Kelak pasokan listrik bersih yang diimpor dari Indonesia tidak mencukupi kebutuhan mereka, Singapura dapat menginjeksikan emisi karbonnya ke Indonesia.

Akademisi Ekonomi Energi dari Universitas Pertamina, Rinto Pudyantoro menduga masuknya perusahaan hulu migas ke bisnis CCS karena mempertimbangkan hal politis yang lebih besar.  

“Bisa jadi dengan CCS mereka bisa mendapatkan pinjaman bank di mana saat ini perbankan harus menunjukkan portofolio hijaunya,” jelasnya. 

Di sisi lain, perusahaan yang bergerak di bisnis fosil mendapatkan tuntutan besar untuk membela ekonomi hijau. Nah, bisnis penyimpanan karbon ini juga bisa menaikkan nilai (value) Perusahaan yang pro terhadap lingkungan. 

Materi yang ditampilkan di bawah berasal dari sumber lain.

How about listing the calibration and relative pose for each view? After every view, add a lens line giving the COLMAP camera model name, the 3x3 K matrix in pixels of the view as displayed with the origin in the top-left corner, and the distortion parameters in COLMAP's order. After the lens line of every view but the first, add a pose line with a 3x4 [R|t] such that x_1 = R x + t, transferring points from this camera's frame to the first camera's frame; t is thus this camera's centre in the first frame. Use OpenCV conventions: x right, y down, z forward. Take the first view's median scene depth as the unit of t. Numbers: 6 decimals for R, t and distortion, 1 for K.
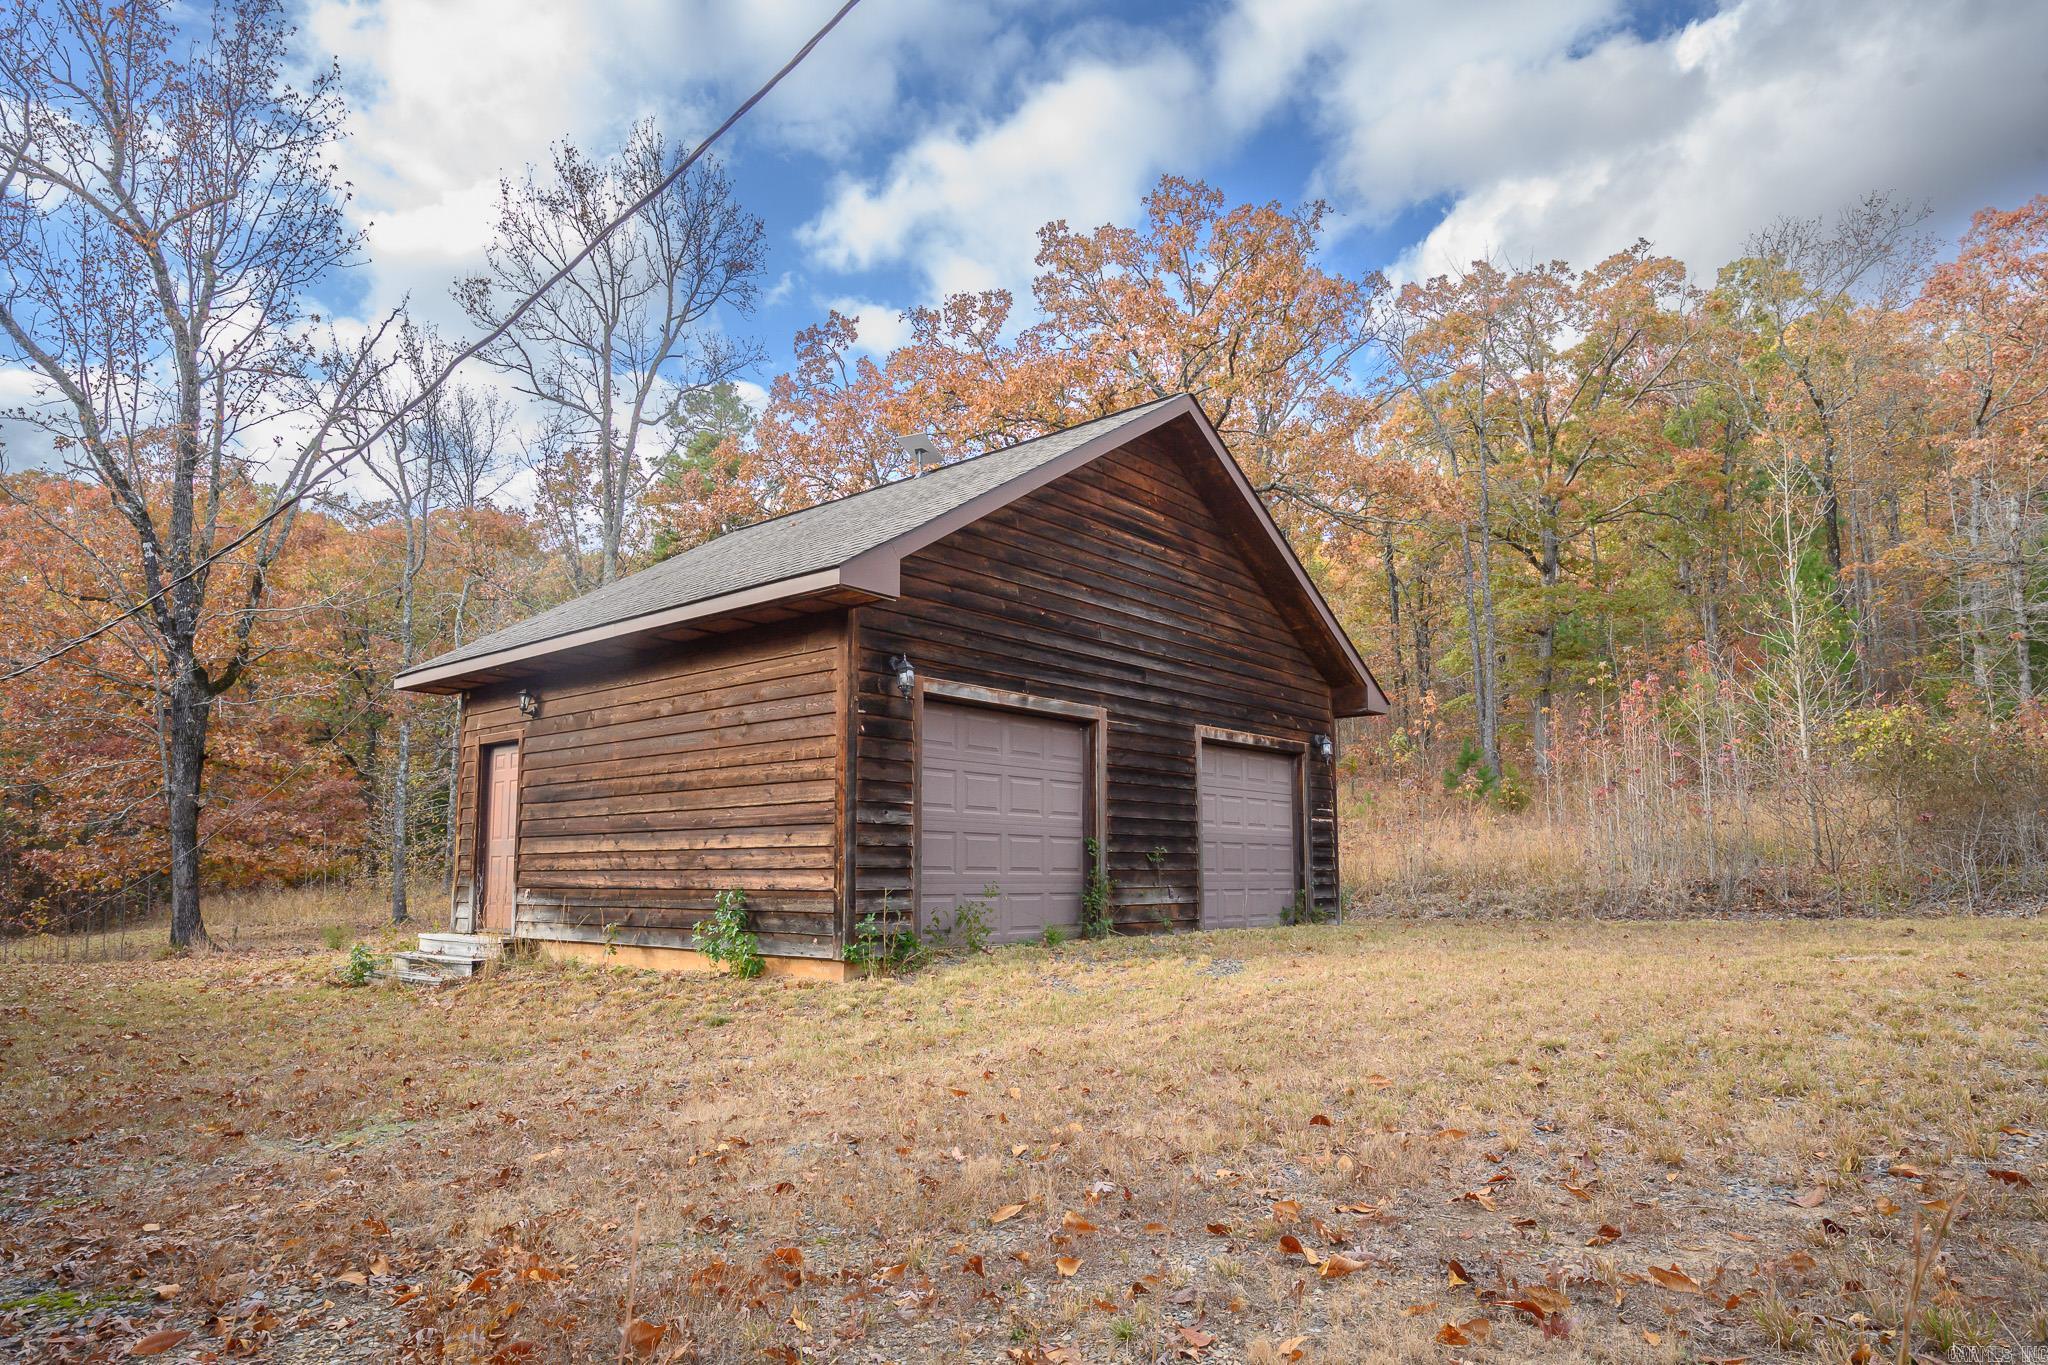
lens RADIAL K [[1211.4, 0, 1033.0], [0, 1211.4, 738.6], [0, 0, 1]] dist [-0.021021, -0.000852]
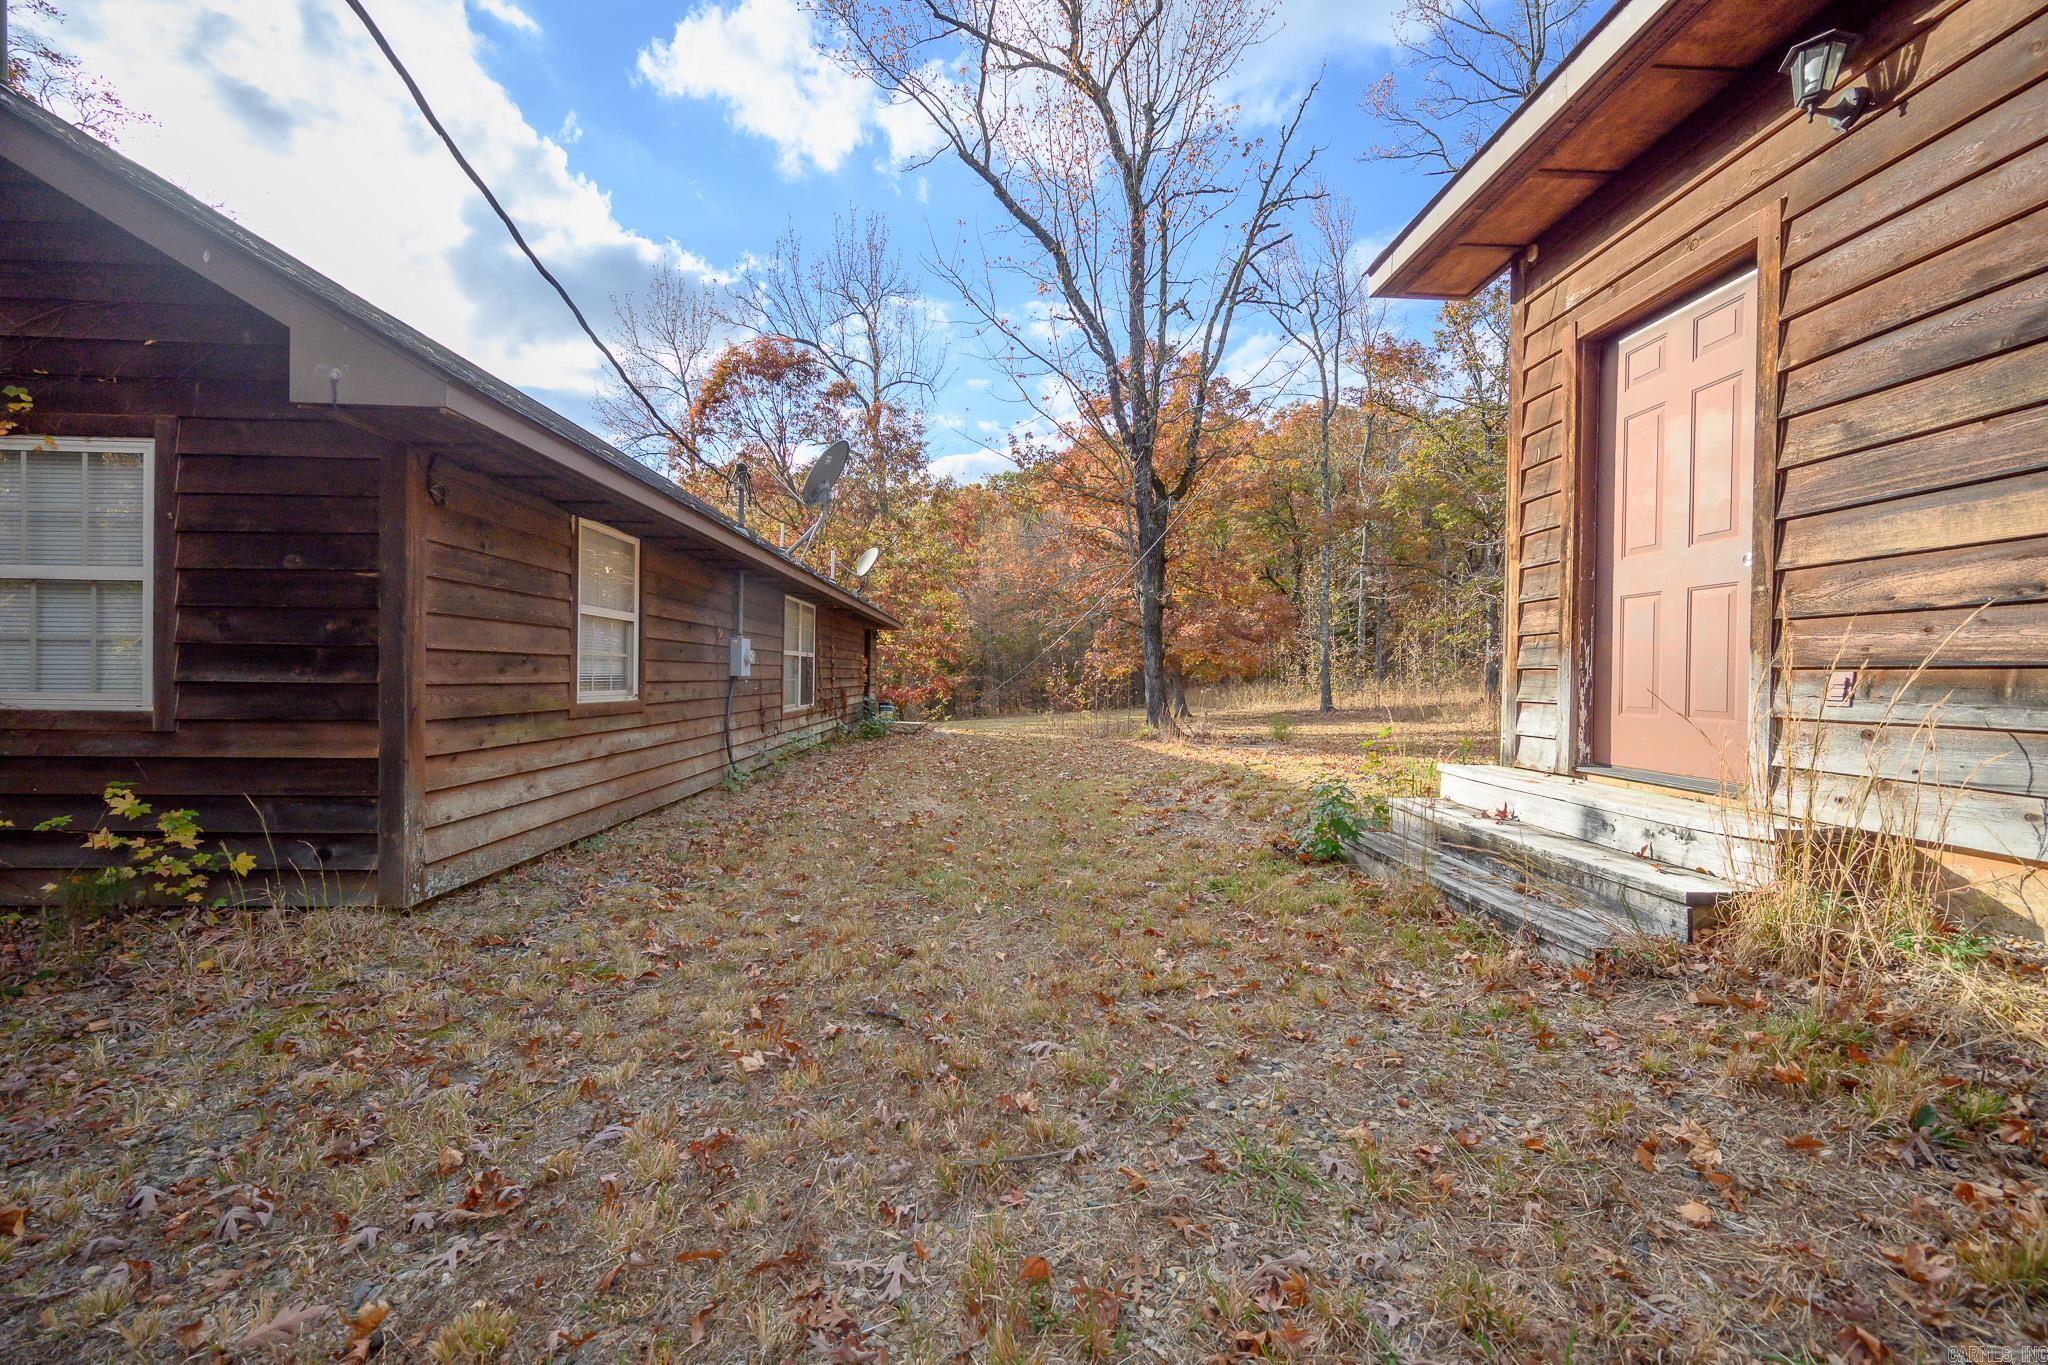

Managing Director & Partner at Boston Consulting Group (BCG), Lenita Tobing menjelaskan dalam konteks global pasar CCS diprediksi akan tumbuh lebih dari US$ 130 miliar di 2030 dan tumbuh eksponensial di dekade berikutnya. 

Dalam materi paparannya, proyeksi pasar CCS global mencapai US$ 134 miliar di 2030 dan naik menjadi US$ 440 miliar di 2040. Peluang bisnis ini didominasi dari aktivitas penangkapan (capture), diikuti penyimpanan (storage), dan transportasi. 

Baca Juga: Investasi Mahal, Pengembangan CCS Butuh Banyak Bantuan dari Pemerintah

Nah, Indonesia sendiri memiliki kapasitas penyimpanan yang sangat besar dan cukup untuk mendekarbonisasi ASEAN, Jepang, dan Korea Selatan. 

“Di ASEAN sendiri total emisi karbon di 2022 sebanyak 1,7 Giga ton per annum (GTPA). Kemudian di Jepang potensinya 0,7 GPTA, Korea Selatan 0,5 GTPA, dan Indonesia 0,9 GTPA berdasarkan target pemerintah di 2030,” ujarnya belum lama ini. 

Selain kapasitas penyimpanan yang cukup besar, Indonesia juga mempunyai keunggulan lain, yaitu kedekatan lokasi sehingga memungkinkan pengangkutan karbon yang relatif murah.

Terkait permintaan penyimpanan karbon ini, lanjutnya, akan terus didiskusikan dan dinegosiasikan dengan negara tetangga.